**TASK**
Return the run of lines below that opens with the line containing "69: (290, 476)" and closes with the line containing "84: (297, 505)", keeping each one exact.

(DATA RECORDS Opens)

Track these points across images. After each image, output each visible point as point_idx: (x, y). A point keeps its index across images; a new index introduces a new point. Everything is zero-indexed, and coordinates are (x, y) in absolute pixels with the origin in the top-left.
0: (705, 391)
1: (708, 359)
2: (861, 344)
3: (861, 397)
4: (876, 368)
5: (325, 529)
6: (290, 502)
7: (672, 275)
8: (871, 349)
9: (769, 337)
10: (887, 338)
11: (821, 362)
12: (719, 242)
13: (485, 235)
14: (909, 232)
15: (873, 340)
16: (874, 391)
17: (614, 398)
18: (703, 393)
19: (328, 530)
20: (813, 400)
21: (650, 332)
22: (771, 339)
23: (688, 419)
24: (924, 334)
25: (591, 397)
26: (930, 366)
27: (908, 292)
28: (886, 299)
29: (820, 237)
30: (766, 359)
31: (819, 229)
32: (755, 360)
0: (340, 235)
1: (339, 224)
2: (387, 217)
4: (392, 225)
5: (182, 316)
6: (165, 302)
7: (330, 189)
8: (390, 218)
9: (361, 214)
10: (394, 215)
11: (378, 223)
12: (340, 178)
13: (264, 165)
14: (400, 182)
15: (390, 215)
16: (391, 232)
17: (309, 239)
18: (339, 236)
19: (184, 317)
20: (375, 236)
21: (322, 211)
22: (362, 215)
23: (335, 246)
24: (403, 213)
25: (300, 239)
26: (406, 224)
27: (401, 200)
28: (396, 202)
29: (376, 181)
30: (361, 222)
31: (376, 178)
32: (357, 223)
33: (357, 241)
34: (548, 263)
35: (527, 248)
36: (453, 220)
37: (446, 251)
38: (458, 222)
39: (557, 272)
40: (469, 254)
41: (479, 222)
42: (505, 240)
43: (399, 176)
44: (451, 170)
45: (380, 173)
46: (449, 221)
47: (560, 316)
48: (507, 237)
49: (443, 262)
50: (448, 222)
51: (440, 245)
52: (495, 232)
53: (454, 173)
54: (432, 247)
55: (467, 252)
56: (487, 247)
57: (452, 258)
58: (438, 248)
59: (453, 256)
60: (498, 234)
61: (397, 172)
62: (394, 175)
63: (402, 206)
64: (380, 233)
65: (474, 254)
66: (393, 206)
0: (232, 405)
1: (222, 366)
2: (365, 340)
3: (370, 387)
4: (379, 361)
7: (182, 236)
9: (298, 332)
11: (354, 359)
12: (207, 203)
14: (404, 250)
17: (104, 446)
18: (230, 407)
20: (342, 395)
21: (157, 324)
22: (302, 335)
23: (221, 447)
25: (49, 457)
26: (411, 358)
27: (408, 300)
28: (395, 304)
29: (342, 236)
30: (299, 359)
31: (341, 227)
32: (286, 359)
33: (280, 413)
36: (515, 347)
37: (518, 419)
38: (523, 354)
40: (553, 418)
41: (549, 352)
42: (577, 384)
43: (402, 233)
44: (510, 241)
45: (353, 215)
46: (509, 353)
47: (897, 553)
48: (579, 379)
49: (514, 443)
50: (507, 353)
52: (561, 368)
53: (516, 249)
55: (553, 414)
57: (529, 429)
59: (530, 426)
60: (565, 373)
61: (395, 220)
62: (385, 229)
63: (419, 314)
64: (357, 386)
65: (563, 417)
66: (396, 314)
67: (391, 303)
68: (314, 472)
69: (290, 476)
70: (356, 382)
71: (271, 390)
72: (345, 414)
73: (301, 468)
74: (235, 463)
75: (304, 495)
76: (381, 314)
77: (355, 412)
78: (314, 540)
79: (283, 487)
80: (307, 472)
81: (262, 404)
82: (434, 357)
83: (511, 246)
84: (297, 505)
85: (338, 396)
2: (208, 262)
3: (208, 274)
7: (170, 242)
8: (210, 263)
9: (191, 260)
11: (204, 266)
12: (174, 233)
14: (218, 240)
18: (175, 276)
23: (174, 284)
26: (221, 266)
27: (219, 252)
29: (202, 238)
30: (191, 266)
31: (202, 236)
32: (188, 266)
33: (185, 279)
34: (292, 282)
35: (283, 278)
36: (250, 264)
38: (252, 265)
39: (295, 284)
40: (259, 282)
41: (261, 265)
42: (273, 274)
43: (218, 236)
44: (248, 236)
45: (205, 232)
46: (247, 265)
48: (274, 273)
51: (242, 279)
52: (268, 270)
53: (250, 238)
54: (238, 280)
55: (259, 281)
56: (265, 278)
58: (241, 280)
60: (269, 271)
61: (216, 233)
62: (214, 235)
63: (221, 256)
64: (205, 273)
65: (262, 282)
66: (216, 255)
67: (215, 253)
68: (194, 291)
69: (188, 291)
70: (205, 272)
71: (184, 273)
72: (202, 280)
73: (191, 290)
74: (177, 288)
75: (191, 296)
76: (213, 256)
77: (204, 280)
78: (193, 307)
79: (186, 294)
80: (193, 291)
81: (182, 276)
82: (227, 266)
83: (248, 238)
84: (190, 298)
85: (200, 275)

(DATA RECORDS Closes)

**WRITTEN SOLUTION**
69: (290, 476)
70: (356, 382)
71: (271, 390)
72: (345, 414)
73: (301, 468)
74: (235, 463)
75: (304, 495)
76: (381, 314)
77: (355, 412)
78: (314, 540)
79: (283, 487)
80: (307, 472)
81: (262, 404)
82: (434, 357)
83: (511, 246)
84: (297, 505)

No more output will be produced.